By lunch, she finally reached a senior fraud officer. His voice was patient but firm.
“Ms. Brown, you’re dealing with someone skilled. If they had access to your email and accounts, you must assume your laptop is compromised. Wipe it clean. Don’t just delete Threema—factory reset the entire system. New passwords. New number. New email. Otherwise, you’re leaving the front door wide open.”
Janet sat frozen. Wipe her laptop? Lose every note, every transcript? It felt like cutting off her own arm. But in the end, she did it—watching the machine reboot, the screen go black, weeks of work erased in seconds.
By afternoon, a new problem hit: her cell service was dead. She tried calling her father, but the phone displayed NO NETWORK. She tried again. Nothing. Panic rose fast.
“She’s got my phone now too,” Janet muttered, tossing it onto the bed.
“Here,” Lorne said, handing her his. “Use mine.”
She called Edward, voice trembling as she explained: the drained accounts, the hacked cards, the dead line.
He listened in silence, then spoke with the clipped precision she knew from his courtroom days.
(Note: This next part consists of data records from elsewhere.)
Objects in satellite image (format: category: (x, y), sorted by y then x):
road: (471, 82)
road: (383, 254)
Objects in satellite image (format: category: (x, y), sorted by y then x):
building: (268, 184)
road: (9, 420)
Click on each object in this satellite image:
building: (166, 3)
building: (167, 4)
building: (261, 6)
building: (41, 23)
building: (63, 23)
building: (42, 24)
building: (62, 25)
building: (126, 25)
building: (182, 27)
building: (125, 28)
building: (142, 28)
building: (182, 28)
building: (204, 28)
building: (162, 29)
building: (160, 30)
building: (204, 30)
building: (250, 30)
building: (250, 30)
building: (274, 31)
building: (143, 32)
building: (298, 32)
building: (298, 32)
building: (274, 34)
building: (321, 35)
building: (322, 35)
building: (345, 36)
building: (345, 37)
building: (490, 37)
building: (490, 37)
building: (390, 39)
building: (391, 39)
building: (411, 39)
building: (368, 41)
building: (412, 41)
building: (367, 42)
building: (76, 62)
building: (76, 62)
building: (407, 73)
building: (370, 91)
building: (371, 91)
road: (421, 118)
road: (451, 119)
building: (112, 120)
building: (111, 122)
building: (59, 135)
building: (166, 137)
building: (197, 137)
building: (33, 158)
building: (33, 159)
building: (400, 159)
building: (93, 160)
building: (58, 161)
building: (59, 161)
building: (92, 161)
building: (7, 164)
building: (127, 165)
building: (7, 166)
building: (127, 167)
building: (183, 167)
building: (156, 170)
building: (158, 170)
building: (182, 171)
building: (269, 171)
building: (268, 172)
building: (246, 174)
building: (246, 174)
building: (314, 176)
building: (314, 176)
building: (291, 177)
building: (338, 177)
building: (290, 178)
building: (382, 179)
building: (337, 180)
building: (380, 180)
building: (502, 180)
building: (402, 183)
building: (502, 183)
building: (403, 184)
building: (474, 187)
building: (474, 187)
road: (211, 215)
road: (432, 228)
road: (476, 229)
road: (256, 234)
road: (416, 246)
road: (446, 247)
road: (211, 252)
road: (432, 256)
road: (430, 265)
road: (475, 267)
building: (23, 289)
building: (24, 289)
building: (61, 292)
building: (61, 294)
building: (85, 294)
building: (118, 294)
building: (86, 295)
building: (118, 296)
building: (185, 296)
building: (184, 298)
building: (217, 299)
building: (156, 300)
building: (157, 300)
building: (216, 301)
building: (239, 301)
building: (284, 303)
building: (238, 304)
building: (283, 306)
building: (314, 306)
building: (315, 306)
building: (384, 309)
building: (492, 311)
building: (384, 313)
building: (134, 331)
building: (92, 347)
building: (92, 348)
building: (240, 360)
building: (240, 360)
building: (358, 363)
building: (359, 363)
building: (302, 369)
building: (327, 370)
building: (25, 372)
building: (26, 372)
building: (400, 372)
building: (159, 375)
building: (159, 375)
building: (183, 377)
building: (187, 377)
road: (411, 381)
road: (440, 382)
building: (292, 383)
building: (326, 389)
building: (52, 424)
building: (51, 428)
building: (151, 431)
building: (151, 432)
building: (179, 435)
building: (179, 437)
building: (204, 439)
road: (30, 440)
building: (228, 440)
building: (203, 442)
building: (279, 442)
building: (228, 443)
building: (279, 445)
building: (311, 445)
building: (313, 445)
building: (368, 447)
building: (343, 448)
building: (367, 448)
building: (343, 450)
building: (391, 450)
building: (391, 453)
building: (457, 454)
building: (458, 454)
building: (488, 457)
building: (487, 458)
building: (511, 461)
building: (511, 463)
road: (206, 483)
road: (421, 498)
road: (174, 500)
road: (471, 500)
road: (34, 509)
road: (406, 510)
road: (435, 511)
“First—file police reports for every single account, even if the banks already have them. Create a paper trail. Second—get affidavits in writing. Third—contact a civil lawyer in Toronto. You may need an injunction if she’s still inside your identity. And finally—stop panicking. Panic is exactly what she wants.”
Janet swallowed hard. “I don’t even have money for a cab.”
“I’ll wire transfer funds this afternoon,” Edward said. “But use Lorne’s name, not yours. If she’s watching, she could intercept it.”
She closed her eyes. For the first time, this wasn’t about a story or a headline. This was survival. Rossi had gutted her finances, stolen her phone, stripped away control. What came next?
That night, Janet lay awake, staring at the ceiling. Lorne had gone home. Her laptop was empty. Her phone, useless.
She replayed the meeting with Rossi’s parents—their sorrow, their disbelief. And then one word snagged in her mind:
She gambled.
Janet sat up, pulse hammering.
Casinos.
If Ramona Rossi was still feeding that hunger, maybe they could trace her through the tables she thought made her untouchable.
A spark flickered in Janet’s chest.
The hunt wasn’t over. It was just beginning.